Rome had basically a free system that included private tutoring during the Republic which changed with the Empire that required teachers to be officially certified and demanded state licenses for schools, and prosecuted and deported teachers whose teachings were disapproved by government.

In the Arab world, education was based on the Athens free system. This was the reason for progress in architecture, medicine, economics, law, geometry, algebra, philosophy, agriculture, literature and music during several centuries, instead of fanatic governments of our time who are inclined to socialize education as a way to indoctrinate people for political and religious purposes, as it was established before in some Christian countries through the criminal Inquisition and other authoritarian methods. In Spain, during the eight centuries of Arab governments, the enormous progress obtained has been stated by historians in the very different fields we have just mentioned, including religious tolerance for Jews and Christians.

Due to the propagation of the control of the state in education and other fields, starting in the sixteen century, the first system of state schools was established in Germany, Switzerland and France. In the eighteen century most of Europe was under the influence of that view (except Belgium that established the system in 1920). In the United States, except New England, education was free but this changed dramatically and in the twentieth century compulsion to attend schools was established and the Secretary of Education was introduced in the seventies. Originally, in the colonies parochial education of different religious denominations had great influence and, later on, in some colonies when state education started it was financed with state lottery so as not to resort to compulsion.
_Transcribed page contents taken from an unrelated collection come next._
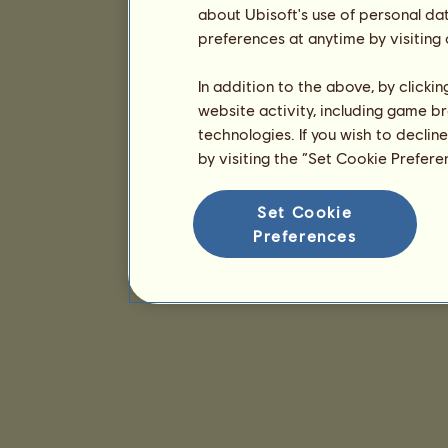
about Ubisoft's use of personal da
preferences at anytime by visiting
In addition to the above, by clicki
website activity, including game br
technologies. If you wish to declin
by visiting the “Set Cookie Prefer
Set Cookie
Preferences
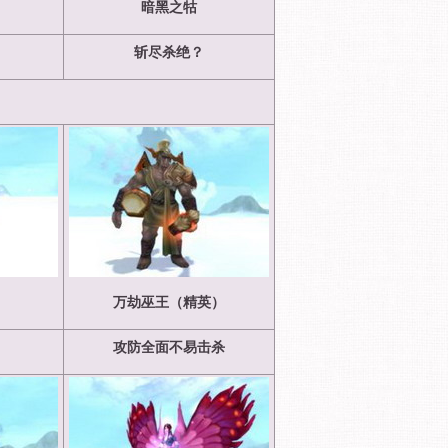
）
暗黑之牯
斩尽杀绝？
）
万劫巫王（精英）
攻防全面不易击杀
The argument that state schools and state supervision of the so called private education must be controlled by the state to “fabricate good citizens” is a very bad excuse for indoctrination. This is why it is wrong to suppose that if government spends more in state education things will be better: on the contrary, via politicization things will worsen. The revival of the statist ideas of Herder, Fichte, Hegel, Schelling, Schmoller and List in German schools and universities (which, in part, Bismarck started in the political field) is one of the main reasons through which Germany prepared the path for Hitler to assume power. And once the Nazis were in government, the system was endorsed by such intellectuals as Keynes who in the preface of his 1936 German edition of The General Theory wrote that “the theory of output as a whole, which is what the following book purports to provide, is much more easily adapted to the conditions of a totalitarian state, than is the theory of production and distribution of a given output produced under conditions of free competition and a large measure of laissez-faire”.

I would like to end this telegraphic presentation by quoting Ludwig von Mises from his book The Free and Prosperous Commonwealth, where he underlines that “there is, in fact, only one solution: the state, the government, the laws must not in any way concern themselves with schooling or education. Public funds must not be used for such purposes. The rearing and instruction of youth must be left entirely to parents and to private associations and institutions”.